The years in bed were spent purely in survival mode and I never had the opportunity to even consider all the loss let alone deal with it.
I was now free of the bed and the house and was slowly rediscovering the world outside. And I was crying. Constantly. Everything was a trigger. A soccer game, a tree, an innocuous thought, dinner. Literally anything. Then nothing. It all stopped. I knew I was still heavily depressed and in mourning but I couldn’t get a single tear out.
Spoiler alert: this isn’t about yoga.
Until I went to yoga. For whatever reason I started crying during yoga classes. Quietly, to myself so as not to disturb the others. But the tears were streaming the entire time. And then after class I would feel good.
At first I couldn’t understand why I felt better. And then it dawned on me: yoga provided an environment where everything is calm and for that 1 hour I didn’t give a shit about anything. My mind could tale a break and with that break I was doing something very important.
I was thinking about my losses and paying my respects to them. That’s why the tears were flowing. And that’s why I felt better afterwards. So, I quickly developed a useful exercise for myself:
I started every morning by standing, closing my eyes and putting my hand on my heart. Then, I would face the physical direction of one of my losses and take a few moments and pay my respects. I would thank whatever I had lost for being a part of my life. Then I would turn in the direction of another loss and do the same. I did this for all the things I was mourning.
I did this at the beginning of every day and something interesting started happening. Little by little I started accepting those losses and enjoying my days. Until I no longer had to do them. I had healed. I could simply enjoy my newfound freedom and the new life I was building.
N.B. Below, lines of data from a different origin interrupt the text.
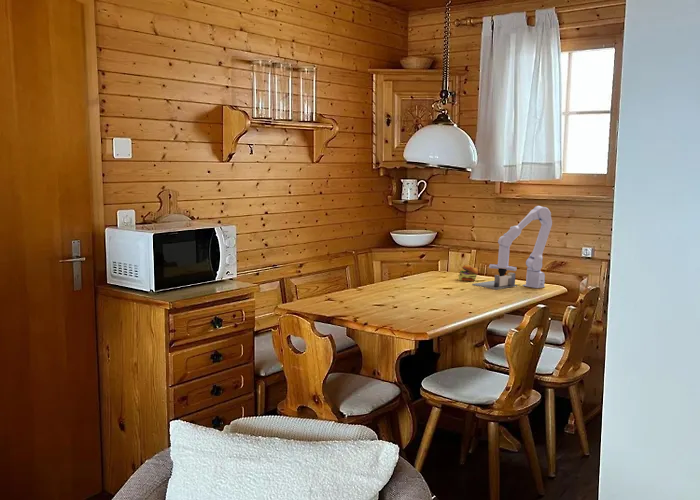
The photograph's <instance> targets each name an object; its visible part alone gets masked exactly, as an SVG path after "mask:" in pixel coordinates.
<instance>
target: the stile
mask: <svg viewBox="0 0 700 500" xmlns="http://www.w3.org/2000/svg"><path fill="white" fill-rule="evenodd" d="M507 274H510V276H512V278H509V279H508V286H514V285H516V273H515V272H507Z"/></svg>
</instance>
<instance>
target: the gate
mask: <svg viewBox="0 0 700 500" xmlns="http://www.w3.org/2000/svg"><path fill="white" fill-rule="evenodd" d="M509 278H512V276H510V274H508V273H506V275H504V276H500V275H499V286H506V285H508V279H509Z"/></svg>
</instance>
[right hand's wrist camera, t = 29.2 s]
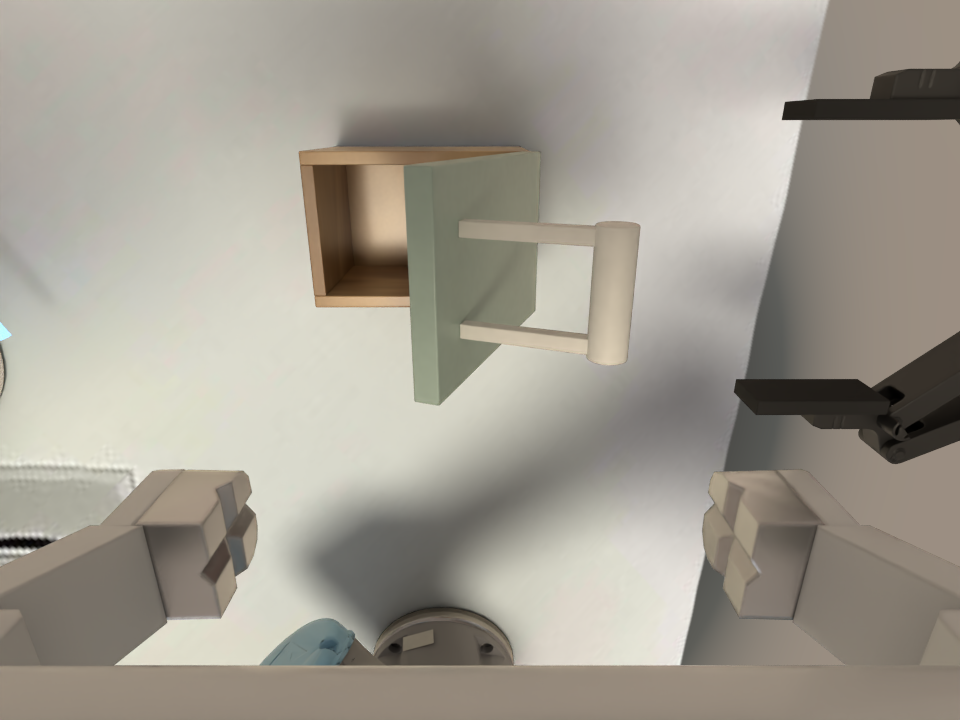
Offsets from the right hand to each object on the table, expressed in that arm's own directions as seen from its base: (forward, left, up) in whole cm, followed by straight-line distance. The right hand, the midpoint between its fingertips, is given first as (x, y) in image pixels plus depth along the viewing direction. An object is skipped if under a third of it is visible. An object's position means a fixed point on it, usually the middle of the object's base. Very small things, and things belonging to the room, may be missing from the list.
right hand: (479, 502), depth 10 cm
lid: (0, 0, -21) cm, 21 cm away
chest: (-2, -3, -39) cm, 39 cm away
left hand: (+8, +11, -19) cm, 23 cm away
If you’re coping with loss, do the above exercise. It pays respects. It allows you to say “I have not forgotten. You (whatever you’re mourning) matter to me.” It allows you to heal. As with any exercise, to be effective you have to do it regularly.
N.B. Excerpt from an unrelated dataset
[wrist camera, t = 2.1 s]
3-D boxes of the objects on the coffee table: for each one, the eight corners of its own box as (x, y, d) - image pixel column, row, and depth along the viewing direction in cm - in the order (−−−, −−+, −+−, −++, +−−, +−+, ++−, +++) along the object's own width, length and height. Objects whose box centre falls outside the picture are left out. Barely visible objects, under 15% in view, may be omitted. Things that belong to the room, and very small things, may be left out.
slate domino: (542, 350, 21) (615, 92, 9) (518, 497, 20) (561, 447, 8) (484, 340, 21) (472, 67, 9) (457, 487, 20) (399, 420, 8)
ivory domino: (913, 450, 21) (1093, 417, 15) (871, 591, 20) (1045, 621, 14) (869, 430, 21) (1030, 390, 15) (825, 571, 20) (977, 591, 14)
Do the exercise for as long as you need to. Certain kinds of loss will fade and you’ll find you don’t need to do the morning routine anymore. Other kinds of loss may last a lifetime.
Pro Tip:
Is it ok to “just let go” of things you’ve lost? Yes and no. The decision is very easy: yes, you can let go and leave behind the things that are replaceable. Those include almost everything: relationships, jobs, money, physical things, etc. The NO is reserved for irreplaceable things: if a loved one passes, you can’t replace them. Carry them with you always, pay your respects to them, thank them for being in your life.